_PROBLEM STATEMENT_.
Copy each line of the records below that mentions the word "Lengkap".

DATASET START

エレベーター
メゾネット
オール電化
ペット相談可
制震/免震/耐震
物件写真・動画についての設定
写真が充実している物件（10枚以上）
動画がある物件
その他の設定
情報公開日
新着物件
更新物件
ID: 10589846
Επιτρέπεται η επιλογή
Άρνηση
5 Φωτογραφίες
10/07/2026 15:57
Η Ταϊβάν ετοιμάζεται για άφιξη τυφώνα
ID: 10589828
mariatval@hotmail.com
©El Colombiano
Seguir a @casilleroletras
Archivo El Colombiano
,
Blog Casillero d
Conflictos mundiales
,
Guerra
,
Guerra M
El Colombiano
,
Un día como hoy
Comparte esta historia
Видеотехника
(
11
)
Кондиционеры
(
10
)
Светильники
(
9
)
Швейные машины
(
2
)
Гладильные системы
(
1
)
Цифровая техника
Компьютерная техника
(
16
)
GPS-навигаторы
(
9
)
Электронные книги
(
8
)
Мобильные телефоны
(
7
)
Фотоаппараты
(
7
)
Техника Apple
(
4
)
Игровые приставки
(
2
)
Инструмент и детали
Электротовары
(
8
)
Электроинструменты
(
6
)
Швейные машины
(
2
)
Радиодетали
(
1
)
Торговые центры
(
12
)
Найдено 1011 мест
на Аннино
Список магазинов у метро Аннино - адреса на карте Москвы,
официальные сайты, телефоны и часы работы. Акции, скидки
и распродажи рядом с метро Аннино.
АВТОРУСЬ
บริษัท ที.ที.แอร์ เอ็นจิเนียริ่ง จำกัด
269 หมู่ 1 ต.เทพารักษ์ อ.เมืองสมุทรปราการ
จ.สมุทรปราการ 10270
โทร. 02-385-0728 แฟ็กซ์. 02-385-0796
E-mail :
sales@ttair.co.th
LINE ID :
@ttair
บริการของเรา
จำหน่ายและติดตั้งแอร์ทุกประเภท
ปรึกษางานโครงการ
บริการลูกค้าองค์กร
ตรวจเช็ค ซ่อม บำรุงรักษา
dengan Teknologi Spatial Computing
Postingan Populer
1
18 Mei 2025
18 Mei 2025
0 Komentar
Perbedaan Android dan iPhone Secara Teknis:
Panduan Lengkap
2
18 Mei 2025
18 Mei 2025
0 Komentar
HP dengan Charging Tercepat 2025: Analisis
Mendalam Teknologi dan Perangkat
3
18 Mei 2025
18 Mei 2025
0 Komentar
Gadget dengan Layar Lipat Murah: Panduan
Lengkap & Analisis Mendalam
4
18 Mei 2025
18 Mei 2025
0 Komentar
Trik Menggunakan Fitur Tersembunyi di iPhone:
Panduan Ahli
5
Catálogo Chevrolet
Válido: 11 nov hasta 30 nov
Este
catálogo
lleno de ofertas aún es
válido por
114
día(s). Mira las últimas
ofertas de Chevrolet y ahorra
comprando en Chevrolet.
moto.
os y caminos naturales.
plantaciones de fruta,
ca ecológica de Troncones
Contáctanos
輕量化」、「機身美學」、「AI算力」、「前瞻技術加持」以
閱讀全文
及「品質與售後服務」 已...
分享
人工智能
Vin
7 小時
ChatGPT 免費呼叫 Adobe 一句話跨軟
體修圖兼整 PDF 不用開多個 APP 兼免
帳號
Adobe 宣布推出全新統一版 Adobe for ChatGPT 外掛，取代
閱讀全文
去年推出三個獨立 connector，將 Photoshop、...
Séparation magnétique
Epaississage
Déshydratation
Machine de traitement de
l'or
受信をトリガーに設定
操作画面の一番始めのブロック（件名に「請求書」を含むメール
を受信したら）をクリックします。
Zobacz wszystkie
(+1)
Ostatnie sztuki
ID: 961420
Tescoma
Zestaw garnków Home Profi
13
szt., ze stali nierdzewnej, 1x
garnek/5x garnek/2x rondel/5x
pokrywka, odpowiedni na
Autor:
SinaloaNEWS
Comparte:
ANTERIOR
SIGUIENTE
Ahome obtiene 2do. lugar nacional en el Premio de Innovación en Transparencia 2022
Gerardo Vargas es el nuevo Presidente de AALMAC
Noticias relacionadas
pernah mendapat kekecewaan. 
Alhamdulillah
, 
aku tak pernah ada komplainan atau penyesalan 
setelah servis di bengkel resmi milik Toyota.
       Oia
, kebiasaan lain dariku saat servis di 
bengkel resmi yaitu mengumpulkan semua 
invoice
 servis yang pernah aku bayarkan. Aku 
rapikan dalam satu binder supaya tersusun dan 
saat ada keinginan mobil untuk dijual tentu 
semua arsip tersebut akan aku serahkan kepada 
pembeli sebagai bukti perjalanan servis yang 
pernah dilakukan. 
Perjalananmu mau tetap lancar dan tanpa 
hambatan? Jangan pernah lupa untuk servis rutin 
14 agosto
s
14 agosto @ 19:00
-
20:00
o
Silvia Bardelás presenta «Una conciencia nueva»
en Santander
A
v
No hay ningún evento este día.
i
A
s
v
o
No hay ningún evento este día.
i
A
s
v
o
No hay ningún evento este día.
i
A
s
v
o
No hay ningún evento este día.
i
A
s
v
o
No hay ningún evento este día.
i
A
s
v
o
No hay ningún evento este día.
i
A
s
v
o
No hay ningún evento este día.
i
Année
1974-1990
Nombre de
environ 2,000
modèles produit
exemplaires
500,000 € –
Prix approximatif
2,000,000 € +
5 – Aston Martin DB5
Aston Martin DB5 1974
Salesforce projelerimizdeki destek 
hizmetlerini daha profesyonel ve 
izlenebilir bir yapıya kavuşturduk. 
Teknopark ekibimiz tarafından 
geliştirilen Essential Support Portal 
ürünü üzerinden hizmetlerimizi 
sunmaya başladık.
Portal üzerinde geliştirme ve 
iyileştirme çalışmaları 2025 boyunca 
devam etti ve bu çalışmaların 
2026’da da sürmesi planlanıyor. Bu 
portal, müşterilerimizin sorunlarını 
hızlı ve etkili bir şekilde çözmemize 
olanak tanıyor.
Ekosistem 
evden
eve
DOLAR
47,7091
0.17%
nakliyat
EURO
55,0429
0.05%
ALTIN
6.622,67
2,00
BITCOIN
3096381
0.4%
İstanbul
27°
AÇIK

DATASET END

_TASK RESPONSE_.
Panduan Lengkap
Lengkap & Analisis Mendalam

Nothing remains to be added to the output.